We have a dataset in parquet, and we’ve used Dremio to add some new columns here and change some others there, without the need of an ETL, so Dremio has been pretty useful for this task.
We’ve saved the results as a Dataset (I guess that’s a Virtual Dataset), and we want to create an Aggregation Reflection from that, with 8 dimensions and just one 1 measure. The parquet has been created with three partition levels, by year, month and day, and those three fields are used as dimensions as well.
The dataset is not that big big, with 10 000 million rows, and even if the machine where Dremio is running has a good deal of RAM, the reflection is never finished, it’s always throwing a “Query was cancelled because it exceeded the memory limits set by the administrator” error. We’ve set the dremio_conf like:
DREMIO_MAX_MEMORY_SIZE_MB=128000
DREMIO_MAX_HEAP_MEMORY_SIZE_MB=64000
DREMIO_MAX_DIRECT_MEMORY_SIZE_MB=32768
which seems to be too much. The question would be, is there any known limit to the amount of rows/dimensions/cardinality that can be used for an Aggregation Reflection? Also, a second question would be, how can we force the creation of an Aggregation Reflection on a Virtual Dataset? So far, we are doing it but removing all reflections, and creating it again,
We are using Dremio 3.3 on CentOS server, we’ll be glad with any help you can provide!

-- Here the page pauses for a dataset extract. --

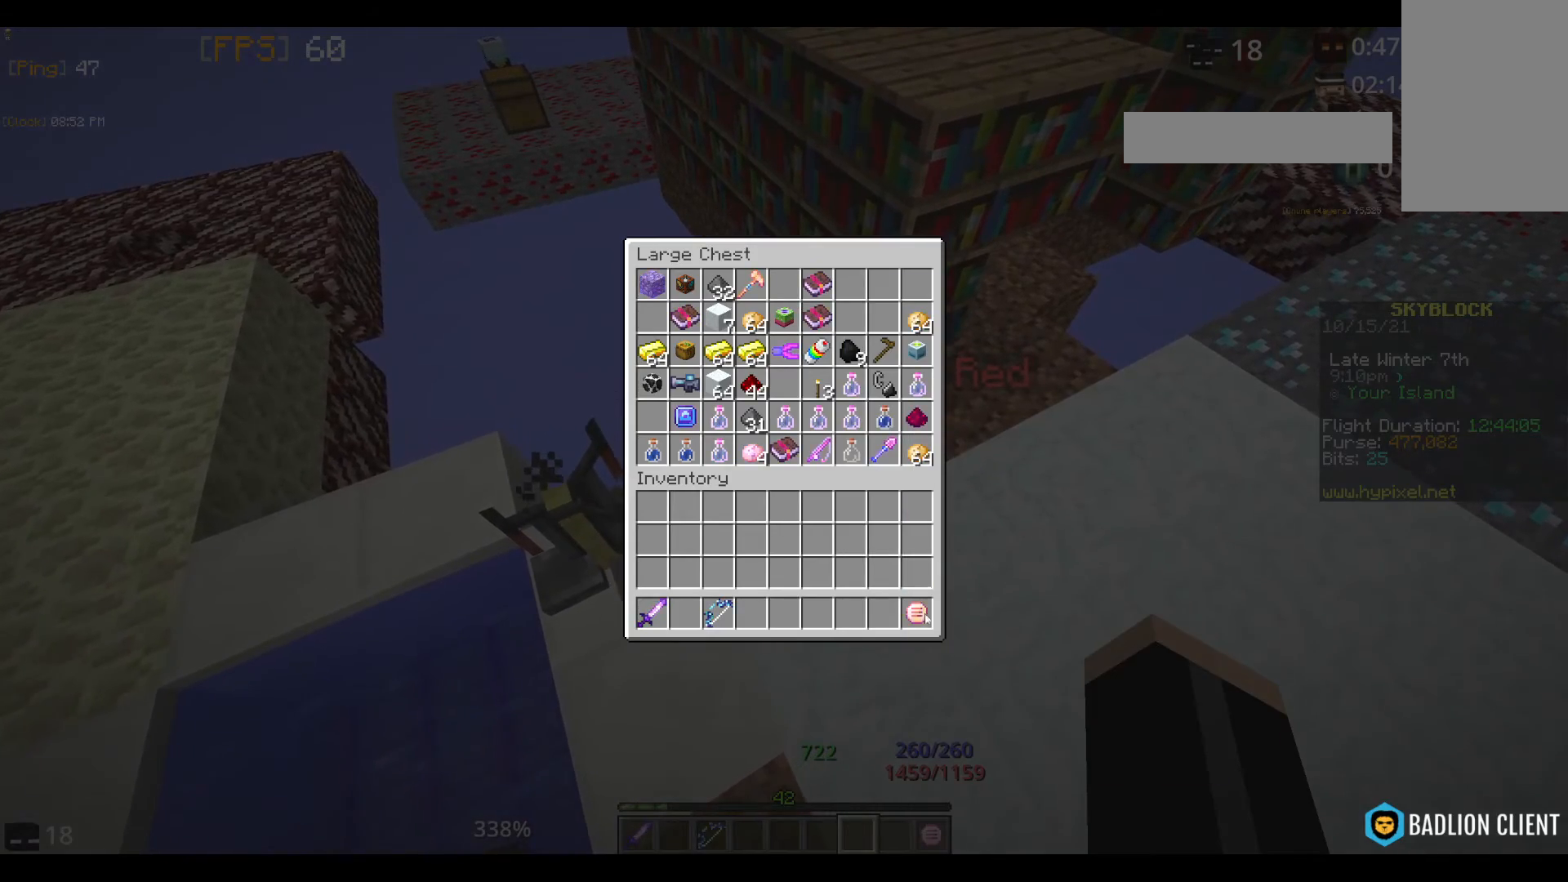
{"keys": [], "mouse": [], "events": []}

It’s a standalone execution on premise server, Coordinator + Executor node, with 48 CPUs and 128 Gbs of RAM. I’ve deleted all the aggregations, but I can recreate it again until it happens the same, and copy the query profile.
I’ve realised that adding dimensions one by one it’s working, until a seventh dimension is added. Then it keeps refreshing the reflection for several days, even if the data hasn’t changed. I’m adding a query profile of one of those refreshes df64426e-073d-4dbb-944e-39f9dac2a563.zip (179,9 KB)
You are not encountering any limit Dremio imposes on the number of rows/dimensions/cardinality, but, as you’ve seen, you can run out of memory resources creating the reflection. In theory, you can scale larger and your cluster and the reflection should build. For the profile you attached (which is still running) it looks like you are using 26 GB which is approaching the limit you have specified of 32 GB for direct memory. Generally, you will want to give more direct memory to a Dremio executor than heap memory (while it’s the opposite for the coordinator). You may want to consider having a separate coordinator and executor so you can tune their memory requirements separately.
One way would be to disable and re-enable, which may be what you doing currently. To do this, you’d go to the Reflection tab of the VDS Settings, disable the reflection, Save, and then go back and recreated them.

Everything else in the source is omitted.